_Required work_
Beneath this line are the data; copy exactly the part of them that opens with the line containing "Rendered at 1241 by 1754 pixels." and closes with the line containing "List each element's", and only that part.

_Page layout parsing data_
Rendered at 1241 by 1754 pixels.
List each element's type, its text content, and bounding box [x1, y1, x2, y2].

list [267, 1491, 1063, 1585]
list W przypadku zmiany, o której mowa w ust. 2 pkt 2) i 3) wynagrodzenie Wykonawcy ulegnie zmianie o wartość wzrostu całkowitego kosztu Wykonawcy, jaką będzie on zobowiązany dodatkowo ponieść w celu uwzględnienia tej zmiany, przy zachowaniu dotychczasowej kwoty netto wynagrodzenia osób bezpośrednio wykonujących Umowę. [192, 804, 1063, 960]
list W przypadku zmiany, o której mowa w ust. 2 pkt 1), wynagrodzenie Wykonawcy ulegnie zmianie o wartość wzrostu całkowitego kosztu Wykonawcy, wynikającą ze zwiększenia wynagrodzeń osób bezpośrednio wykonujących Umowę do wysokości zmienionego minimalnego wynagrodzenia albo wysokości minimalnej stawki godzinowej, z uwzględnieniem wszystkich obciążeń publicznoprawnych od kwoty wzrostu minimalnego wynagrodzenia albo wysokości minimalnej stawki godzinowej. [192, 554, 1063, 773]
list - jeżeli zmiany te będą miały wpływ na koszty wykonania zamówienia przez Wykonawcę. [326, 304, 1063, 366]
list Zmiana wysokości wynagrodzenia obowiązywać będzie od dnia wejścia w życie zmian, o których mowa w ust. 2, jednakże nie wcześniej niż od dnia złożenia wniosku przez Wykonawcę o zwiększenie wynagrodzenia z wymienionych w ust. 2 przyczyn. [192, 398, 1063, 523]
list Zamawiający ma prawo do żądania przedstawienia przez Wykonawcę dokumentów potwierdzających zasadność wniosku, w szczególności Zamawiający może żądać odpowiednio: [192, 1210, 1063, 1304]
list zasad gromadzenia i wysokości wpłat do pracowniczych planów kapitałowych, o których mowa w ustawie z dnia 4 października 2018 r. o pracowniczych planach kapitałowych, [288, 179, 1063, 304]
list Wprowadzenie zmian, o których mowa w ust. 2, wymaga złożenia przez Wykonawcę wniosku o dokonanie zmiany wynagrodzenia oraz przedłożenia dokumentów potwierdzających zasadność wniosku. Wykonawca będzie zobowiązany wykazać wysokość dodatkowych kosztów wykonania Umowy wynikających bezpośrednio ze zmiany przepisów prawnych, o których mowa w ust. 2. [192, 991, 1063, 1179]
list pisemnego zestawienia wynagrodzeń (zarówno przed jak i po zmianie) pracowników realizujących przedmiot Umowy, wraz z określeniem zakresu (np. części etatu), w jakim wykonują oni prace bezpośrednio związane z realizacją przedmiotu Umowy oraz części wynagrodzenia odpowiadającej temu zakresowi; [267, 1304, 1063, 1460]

* * *

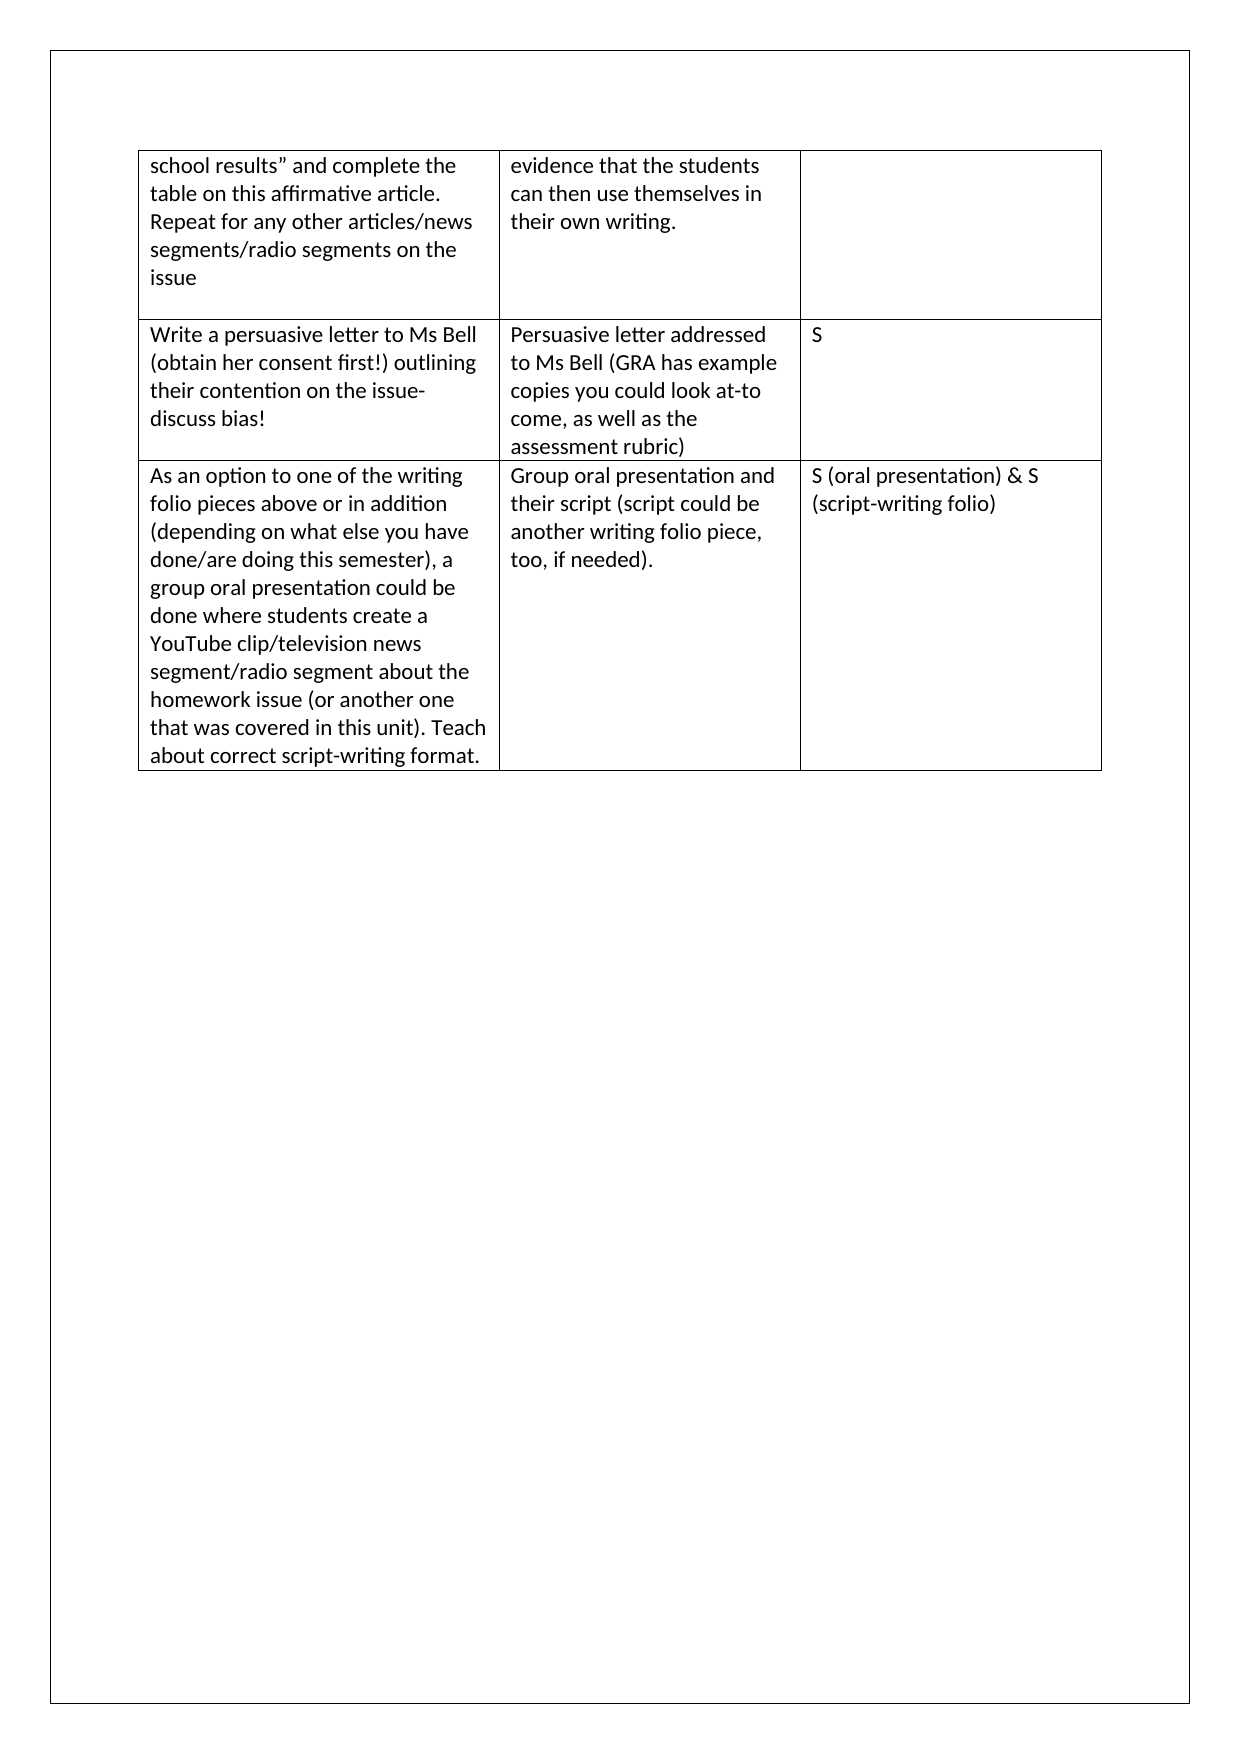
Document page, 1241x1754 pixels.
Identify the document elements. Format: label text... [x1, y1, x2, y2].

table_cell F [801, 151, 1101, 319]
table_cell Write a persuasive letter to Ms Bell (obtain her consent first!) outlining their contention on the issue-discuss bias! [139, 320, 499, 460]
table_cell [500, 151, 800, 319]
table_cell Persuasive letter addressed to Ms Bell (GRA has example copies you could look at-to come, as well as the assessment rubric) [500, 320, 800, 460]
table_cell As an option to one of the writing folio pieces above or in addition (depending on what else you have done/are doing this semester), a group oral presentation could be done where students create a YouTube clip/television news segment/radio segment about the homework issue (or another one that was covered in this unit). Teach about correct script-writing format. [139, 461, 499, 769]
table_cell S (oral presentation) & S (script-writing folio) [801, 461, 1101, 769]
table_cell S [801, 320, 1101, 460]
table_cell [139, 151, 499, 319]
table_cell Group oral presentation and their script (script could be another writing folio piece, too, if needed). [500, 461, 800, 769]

_Response to this exercise_
Rendered at 1241 by 1754 pixels.
List each element's type, its text content, and bounding box [x1, y1, x2, y2].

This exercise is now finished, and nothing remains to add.